[Assignment]
What lines below include the word "linecap"? Copy each one.

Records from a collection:
━━━━━━━━━━━━━━━━━━━━━━━━━━━━━━

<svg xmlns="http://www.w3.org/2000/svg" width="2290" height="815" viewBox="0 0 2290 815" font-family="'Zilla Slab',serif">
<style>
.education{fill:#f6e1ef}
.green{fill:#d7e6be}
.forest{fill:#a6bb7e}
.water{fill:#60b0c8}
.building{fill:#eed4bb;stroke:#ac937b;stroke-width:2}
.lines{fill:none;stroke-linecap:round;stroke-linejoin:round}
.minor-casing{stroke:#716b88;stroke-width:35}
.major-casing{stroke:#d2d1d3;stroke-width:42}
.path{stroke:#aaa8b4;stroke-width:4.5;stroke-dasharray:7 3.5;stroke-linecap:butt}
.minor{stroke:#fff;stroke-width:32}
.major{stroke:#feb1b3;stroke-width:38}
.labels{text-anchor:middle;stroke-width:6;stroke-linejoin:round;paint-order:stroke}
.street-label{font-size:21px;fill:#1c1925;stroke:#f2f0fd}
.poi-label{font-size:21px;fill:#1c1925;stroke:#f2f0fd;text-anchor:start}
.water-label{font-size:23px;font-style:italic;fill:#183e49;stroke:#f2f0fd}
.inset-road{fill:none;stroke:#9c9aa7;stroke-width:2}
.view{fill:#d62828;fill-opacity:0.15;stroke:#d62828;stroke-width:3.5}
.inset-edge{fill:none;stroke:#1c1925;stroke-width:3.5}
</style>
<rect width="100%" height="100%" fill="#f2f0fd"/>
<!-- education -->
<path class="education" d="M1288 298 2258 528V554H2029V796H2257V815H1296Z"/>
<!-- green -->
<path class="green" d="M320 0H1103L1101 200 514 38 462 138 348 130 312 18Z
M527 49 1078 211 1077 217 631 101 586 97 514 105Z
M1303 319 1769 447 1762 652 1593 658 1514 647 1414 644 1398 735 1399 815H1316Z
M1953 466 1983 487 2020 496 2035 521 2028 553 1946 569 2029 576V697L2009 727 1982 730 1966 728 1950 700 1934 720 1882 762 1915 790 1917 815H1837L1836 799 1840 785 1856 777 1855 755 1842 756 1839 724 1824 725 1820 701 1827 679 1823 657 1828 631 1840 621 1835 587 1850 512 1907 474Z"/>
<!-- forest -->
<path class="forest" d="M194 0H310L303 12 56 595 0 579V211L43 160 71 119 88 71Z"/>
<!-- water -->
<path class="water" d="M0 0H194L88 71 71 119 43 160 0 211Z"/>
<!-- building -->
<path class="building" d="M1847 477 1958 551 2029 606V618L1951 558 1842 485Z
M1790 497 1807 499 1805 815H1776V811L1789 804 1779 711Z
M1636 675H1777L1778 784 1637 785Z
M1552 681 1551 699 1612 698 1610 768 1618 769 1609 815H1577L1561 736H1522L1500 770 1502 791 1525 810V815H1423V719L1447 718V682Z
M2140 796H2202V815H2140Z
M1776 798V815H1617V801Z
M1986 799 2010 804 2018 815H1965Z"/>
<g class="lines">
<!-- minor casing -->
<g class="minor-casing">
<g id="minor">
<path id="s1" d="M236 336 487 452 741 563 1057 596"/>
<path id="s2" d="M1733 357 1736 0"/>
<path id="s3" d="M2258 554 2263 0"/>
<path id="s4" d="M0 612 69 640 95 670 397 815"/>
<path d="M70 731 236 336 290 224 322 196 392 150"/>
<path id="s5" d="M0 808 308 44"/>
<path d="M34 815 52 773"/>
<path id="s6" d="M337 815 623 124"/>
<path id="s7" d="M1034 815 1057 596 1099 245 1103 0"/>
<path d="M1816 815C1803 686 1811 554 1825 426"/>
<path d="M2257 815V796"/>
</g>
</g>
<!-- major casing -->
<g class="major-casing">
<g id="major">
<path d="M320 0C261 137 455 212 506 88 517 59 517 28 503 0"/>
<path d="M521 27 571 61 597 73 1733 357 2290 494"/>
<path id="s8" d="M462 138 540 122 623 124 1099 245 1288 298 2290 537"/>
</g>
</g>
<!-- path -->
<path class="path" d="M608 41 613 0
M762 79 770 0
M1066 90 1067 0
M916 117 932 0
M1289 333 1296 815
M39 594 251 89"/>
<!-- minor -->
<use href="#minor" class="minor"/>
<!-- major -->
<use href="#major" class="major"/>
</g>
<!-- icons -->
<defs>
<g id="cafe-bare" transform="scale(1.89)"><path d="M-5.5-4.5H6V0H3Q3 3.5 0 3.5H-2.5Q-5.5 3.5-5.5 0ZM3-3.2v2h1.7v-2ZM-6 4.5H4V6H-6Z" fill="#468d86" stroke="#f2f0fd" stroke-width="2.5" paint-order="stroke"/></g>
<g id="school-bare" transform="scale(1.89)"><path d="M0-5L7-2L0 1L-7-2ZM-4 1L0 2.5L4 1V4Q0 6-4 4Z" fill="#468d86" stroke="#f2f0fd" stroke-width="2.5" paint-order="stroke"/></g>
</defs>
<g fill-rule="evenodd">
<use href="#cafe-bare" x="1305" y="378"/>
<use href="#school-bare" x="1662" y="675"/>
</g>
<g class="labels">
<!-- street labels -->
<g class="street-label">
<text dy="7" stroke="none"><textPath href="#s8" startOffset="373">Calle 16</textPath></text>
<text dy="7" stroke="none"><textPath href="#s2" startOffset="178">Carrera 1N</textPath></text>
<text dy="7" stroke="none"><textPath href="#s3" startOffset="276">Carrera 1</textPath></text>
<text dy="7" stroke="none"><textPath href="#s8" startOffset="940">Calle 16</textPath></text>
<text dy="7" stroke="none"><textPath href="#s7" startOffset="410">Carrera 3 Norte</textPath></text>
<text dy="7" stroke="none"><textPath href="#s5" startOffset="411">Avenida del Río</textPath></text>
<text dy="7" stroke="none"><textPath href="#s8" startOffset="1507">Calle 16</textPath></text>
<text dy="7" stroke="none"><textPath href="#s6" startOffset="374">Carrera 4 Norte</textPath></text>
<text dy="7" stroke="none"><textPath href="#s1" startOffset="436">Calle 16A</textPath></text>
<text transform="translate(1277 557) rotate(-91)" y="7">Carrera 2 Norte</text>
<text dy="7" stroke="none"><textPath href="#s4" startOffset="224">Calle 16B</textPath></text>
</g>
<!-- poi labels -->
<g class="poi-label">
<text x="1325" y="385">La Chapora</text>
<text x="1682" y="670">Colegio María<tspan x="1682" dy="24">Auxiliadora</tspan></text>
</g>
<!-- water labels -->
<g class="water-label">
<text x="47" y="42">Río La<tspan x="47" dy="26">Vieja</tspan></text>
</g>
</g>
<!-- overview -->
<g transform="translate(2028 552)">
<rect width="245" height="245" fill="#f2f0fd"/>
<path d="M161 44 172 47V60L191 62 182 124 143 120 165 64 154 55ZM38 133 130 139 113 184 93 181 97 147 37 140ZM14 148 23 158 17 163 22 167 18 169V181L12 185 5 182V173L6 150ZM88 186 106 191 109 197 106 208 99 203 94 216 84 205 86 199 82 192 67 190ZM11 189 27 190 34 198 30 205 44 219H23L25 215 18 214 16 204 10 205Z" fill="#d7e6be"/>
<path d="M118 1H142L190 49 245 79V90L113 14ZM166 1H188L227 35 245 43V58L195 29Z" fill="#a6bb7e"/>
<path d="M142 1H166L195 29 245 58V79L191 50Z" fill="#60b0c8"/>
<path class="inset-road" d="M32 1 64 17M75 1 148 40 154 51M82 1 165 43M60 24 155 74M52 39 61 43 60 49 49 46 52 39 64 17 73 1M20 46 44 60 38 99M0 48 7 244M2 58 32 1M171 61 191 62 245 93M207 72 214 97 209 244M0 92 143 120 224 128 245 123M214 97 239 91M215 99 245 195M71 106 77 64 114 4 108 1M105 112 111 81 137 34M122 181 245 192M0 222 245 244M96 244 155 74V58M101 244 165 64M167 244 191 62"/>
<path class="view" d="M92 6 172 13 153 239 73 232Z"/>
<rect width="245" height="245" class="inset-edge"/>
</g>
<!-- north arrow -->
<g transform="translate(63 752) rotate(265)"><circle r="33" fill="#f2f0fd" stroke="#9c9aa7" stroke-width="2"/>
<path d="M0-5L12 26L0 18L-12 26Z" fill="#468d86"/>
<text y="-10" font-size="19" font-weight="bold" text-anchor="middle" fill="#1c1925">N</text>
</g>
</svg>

━━━━━━━━━━━━━━━━━━━━━━━━━━━━━━

[Result for this exercise]
.lines{fill:none;stroke-linecap:round;stroke-linejoin:round}
.path{stroke:#aaa8b4;stroke-width:4.5;stroke-dasharray:7 3.5;stroke-linecap:butt}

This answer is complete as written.